Months before arriving at the Elysee, he already warned that he would be a “Jupiterine president”, an expression that, according to the Larousse dictionary, evokes the “dominating and authoritarian character” of the Roman god Jupiter. And he did not disappoint.
The crisis of the “yellow vests” was its greatest exponent. This protest, which emerged in 2018 due to the rise in fuel prices, spread throughout France to denounce the measures towards the popular classes of this former banker.
The mobilization underpinned its image of “president of the rich” and disconnected from reality, who gained himself with controversial phrases such as when he said that at train stations “you come across people who have been successful and people who are nothing”.
“I think I got [al poder] with a vitality, which I hope to continue to have, and with a desire to shake” the system, he justified himself in December during an interview about his mandate, in which he acknowledged “errors.”
As of 2020, the coronavirus pandemic ended these protests in a new France of confinements and masks and promoted the most “Jupiterine” profile of Macron: “We are at war” against the Covid-19, then stressed.
His personal management of the worst crisis since the Second World War earned him attacks from the opposition and, despite the initial suspicion of the population, he knew how to gain their trust and impose controversial measures such as the health passport.
“Crises require a hyper-presidentialization (…) In those moments, Macron is like a fish in water”, unlike when the “sea is calm”, journalist Corinne Lhaïk analyzed during the campaign in the newspaper L’Opinion.
The current Russian offensive in Ukraine represents another crisis that brought out the leadership of the centrist president who, despite failing in his attempt to avoid war, saw his voting intentions increase in the polls.
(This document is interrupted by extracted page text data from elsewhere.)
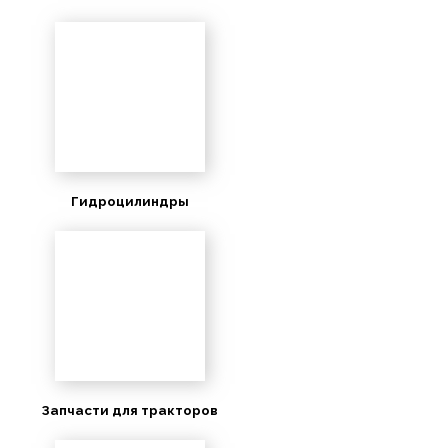
Гидроцилиндры
Запчасти для тракторов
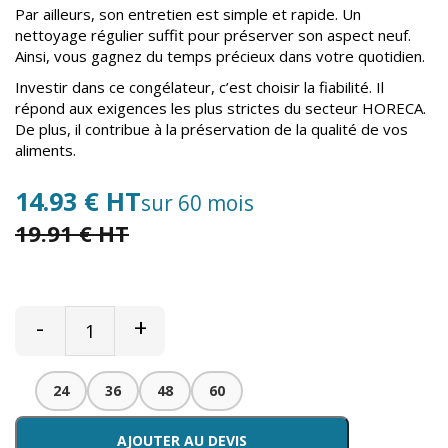
Par ailleurs, son entretien est simple et rapide. Un
nettoyage régulier suffit pour préserver son aspect neuf.
Ainsi, vous gagnez du temps précieux dans votre quotidien.
Investir dans ce congélateur, c’est choisir la fiabilité. Il
répond aux exigences les plus strictes du secteur HORECA.
De plus, il contribue à la préservation de la qualité de vos
aliments.
14.93 € HT
sur 60 mois
19.91 € HT
-
+
24
36
48
60
AJOUTER AU DEVIS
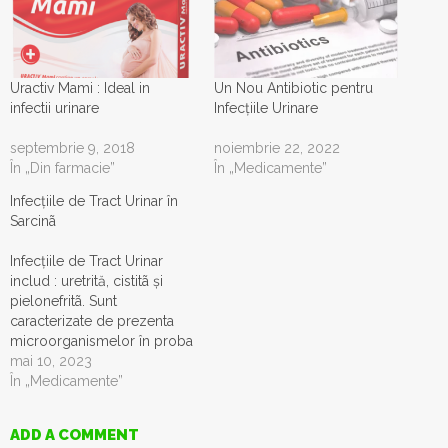
Uractiv Mami : Ideal in
Un Nou Antibiotic pentru
infectii urinare
Infecţiile Urinare
septembrie 9, 2018
noiembrie 22, 2022
În „Din farmacie”
În „Medicamente”
Infecțiile de Tract Urinar în
Sarcinã
Infecțiile de Tract Urinar
includ : uretrită, cistitã și
pielonefritã. Sunt
caracterizate de prezenta
microorganismelor în proba
de urinã prelevată
mai 10, 2023
corespunzător, fără
În „Medicamente”
contaminare.
Microorganismele au
ADD A COMMENT
capacitatea de a invada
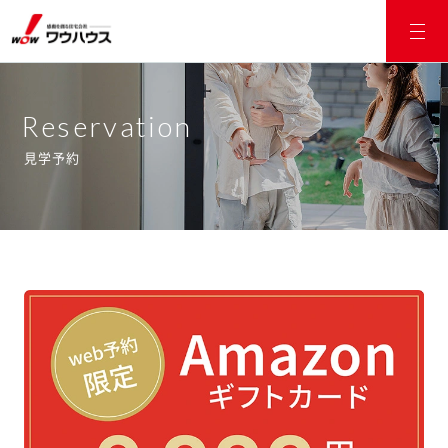
Reservation
見学予約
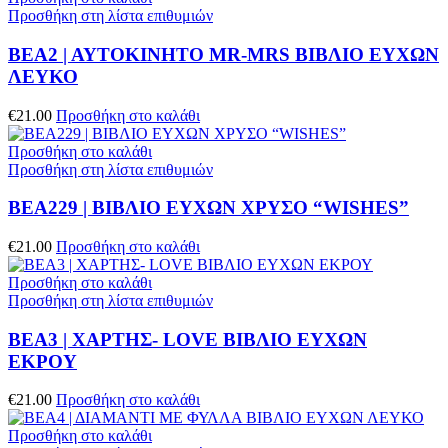
Προσθήκη στη λίστα επιθυμιών
ΒΕΑ2 | ΑΥΤΟΚΙΝΗΤΟ MR-MRS ΒΙΒΛΙΟ ΕΥΧΩΝ
ΛΕΥΚΟ
€
21.00
Προσθήκη στο καλάθι
Προσθήκη στο καλάθι
Προσθήκη στη λίστα επιθυμιών
ΒΕΑ229 | ΒΙΒΛΙΟ ΕΥΧΩΝ ΧΡΥΣΟ “WISHES”
€
21.00
Προσθήκη στο καλάθι
Προσθήκη στο καλάθι
Προσθήκη στη λίστα επιθυμιών
ΒΕΑ3 | ΧΑΡΤΗΣ- LOVE ΒΙΒΛΙΟ ΕΥΧΩΝ
ΕΚΡΟΥ
€
21.00
Προσθήκη στο καλάθι
Προσθήκη στο καλάθι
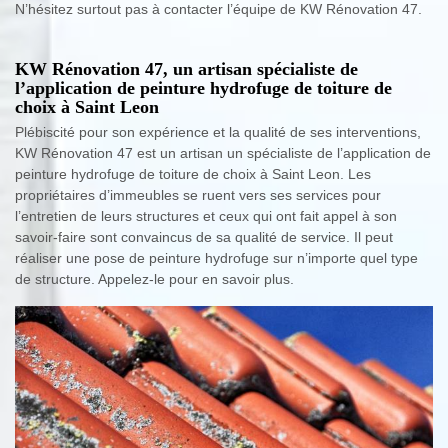
N’hésitez surtout pas à contacter l’équipe de KW Rénovation 47.
KW Rénovation 47, un artisan spécialiste de
l’application de peinture hydrofuge de toiture de
choix à Saint Leon
Plébiscité pour son expérience et la qualité de ses interventions,
KW Rénovation 47 est un artisan un spécialiste de l’application de
peinture hydrofuge de toiture de choix à Saint Leon. Les
propriétaires d’immeubles se ruent vers ses services pour
l’entretien de leurs structures et ceux qui ont fait appel à son
savoir-faire sont convaincus de sa qualité de service. Il peut
réaliser une pose de peinture hydrofuge sur n’importe quel type
de structure. Appelez-le pour en savoir plus.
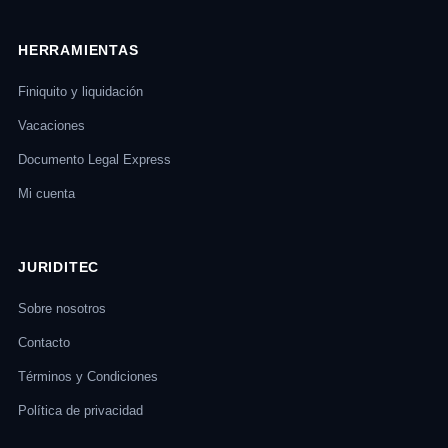
HERRAMIENTAS
Finiquito y liquidación
Vacaciones
Documento Legal Express
Mi cuenta
JURIDITEC
Sobre nosotros
Contacto
Términos y Condiciones
Política de privacidad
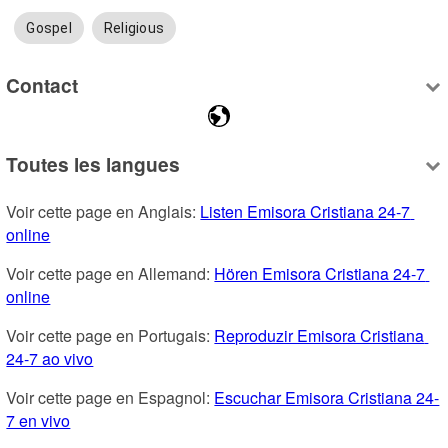
Gospel
Religious
Contact
Toutes les langues
Voir cette page en Anglais: 
Listen Emisora Cristiana 24-7 
online
Voir cette page en Allemand: 
Hören Emisora Cristiana 24-7 
online
Voir cette page en Portugais: 
Reproduzir Emisora Cristiana 
24-7 ao vivo
Voir cette page en Espagnol: 
Escuchar Emisora Cristiana 24-
7 en vivo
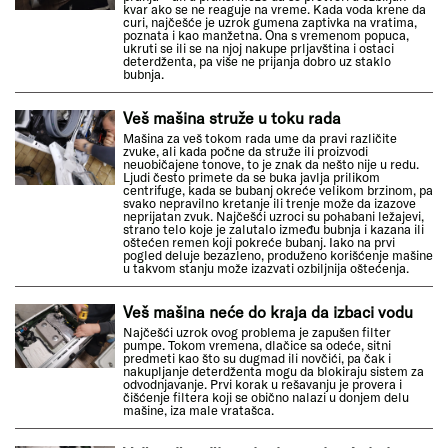
kvar ako se ne reaguje na vreme. Kada voda krene da
curi, najčešće je uzrok gumena zaptivka na vratima,
poznata i kao manžetna. Ona s vremenom popuca,
ukruti se ili se na njoj nakupe prljavština i ostaci
deterdženta, pa više ne prijanja dobro uz staklo
bubnja.
Veš mašina struže u toku rada
Mašina za veš tokom rada ume da pravi različite
zvuke, ali kada počne da struže ili proizvodi
neuobičajene tonove, to je znak da nešto nije u redu.
Ljudi često primete da se buka javlja prilikom
centrifuge, kada se bubanj okreće velikom brzinom, pa
svako nepravilno kretanje ili trenje može da izazove
neprijatan zvuk. Najčešći uzroci su pohabani ležajevi,
strano telo koje je zalutalo između bubnja i kazana ili
oštećen remen koji pokreće bubanj. Iako na prvi
pogled deluje bezazleno, produženo korišćenje mašine
u takvom stanju može izazvati ozbiljnija oštećenja.
Veš mašina neće do kraja da izbaci vodu
Najčešći uzrok ovog problema je zapušen filter
pumpe. Tokom vremena, dlačice sa odeće, sitni
predmeti kao što su dugmad ili novčići, pa čak i
nakupljanje deterdženta mogu da blokiraju sistem za
odvodnjavanje. Prvi korak u rešavanju je provera i
čišćenje filtera koji se obično nalazi u donjem delu
mašine, iza male vratašca.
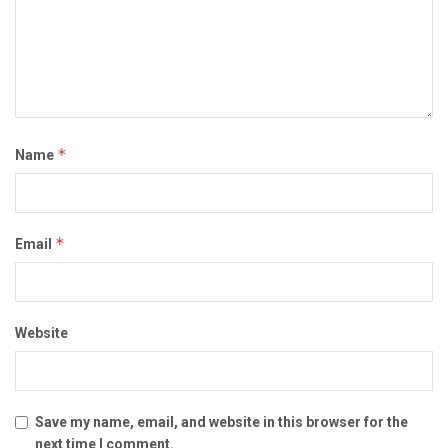
*
Name
*
Email
Website
Save my name, email, and website in this browser for the
next time I comment.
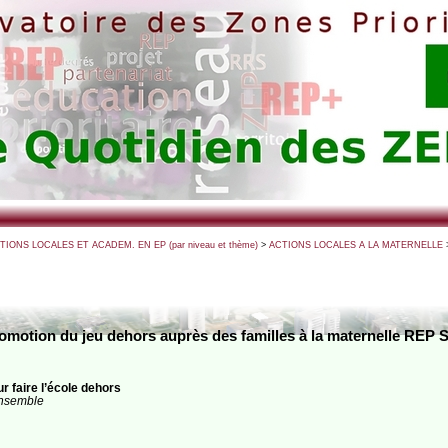
CTIONS LOCALES ET ACADEM. EN EP (par niveau et thème)
>
ACTIONS LOCALES A LA MATERNELLE
romotion du jeu dehors auprès des familles à la maternelle REP 
faire l’école dehors
ensemble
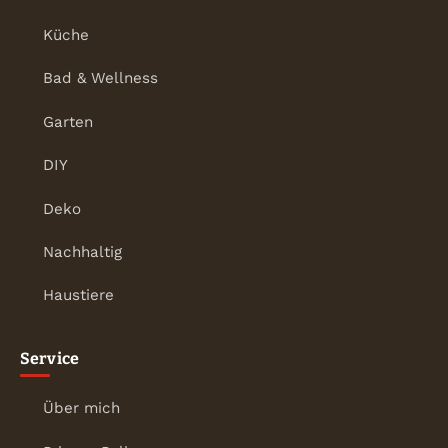
Küche
Bad & Wellness
Garten
DIY
Deko
Nachhaltig
Haustiere
Service
Über mich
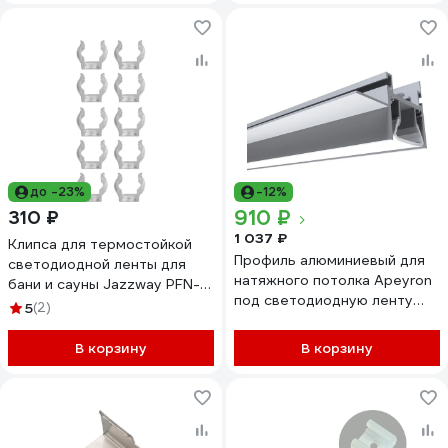
до -23%
-12%
910 ₽
310 ₽
1 037 ₽
Клипса для термостойкой
Профиль алюминиевый для
светодиодной ленты для
натяжного потолка Apeyron
бани и сауны Jazzway PFN-
под светодиодную ленту
03 SAUNA 24V (комплект
5
(2)
(крепление к стене), 52.1x35
10шт) 5058798
08-55
В корзину
В корзину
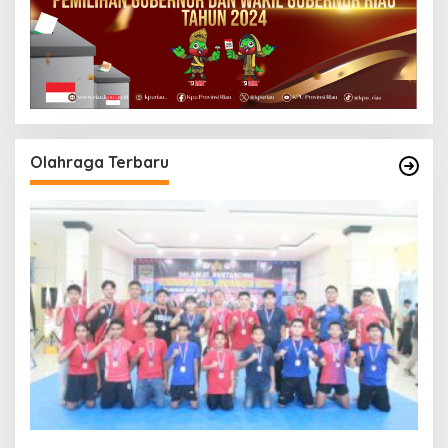
Olahraga Terbaru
However, the recent rise of the far-right Marine LePen -his main rival in 2017- threatens to take away a victory that seemed assured, in the midst of controversy over the massive use of consultancies by the government.
“Since Brexit through so many elections, what seemed unlikely has happened, so I tell you very strongly tonight that nothing is impossible,” Macron warned during his only rally, calling for “general mobilization.”
Macron was little known until his appointment as economy minister in 2014 by the then French president, Francois Hollandeafter being his economic adviser.
Three years later, Emmanuel Macron, born in 1977 in Amiens (north) into a middle-class family, became the youngest elected president of France, at 39, at the end of a meteoric rise of a man with hurry.
If re-elected, the pro-European leader must complete his ambitious reform program interrupted by the pandemic, in line with what is recommended by the European Comission to stabilize the French economy.
His promises to transform France include the “renaissance” of nuclear power, achieving carbon neutrality by 2050 and moving the retirement age back to 65, a reform that thousands of people have already demonstrated against in 2019 and 2020.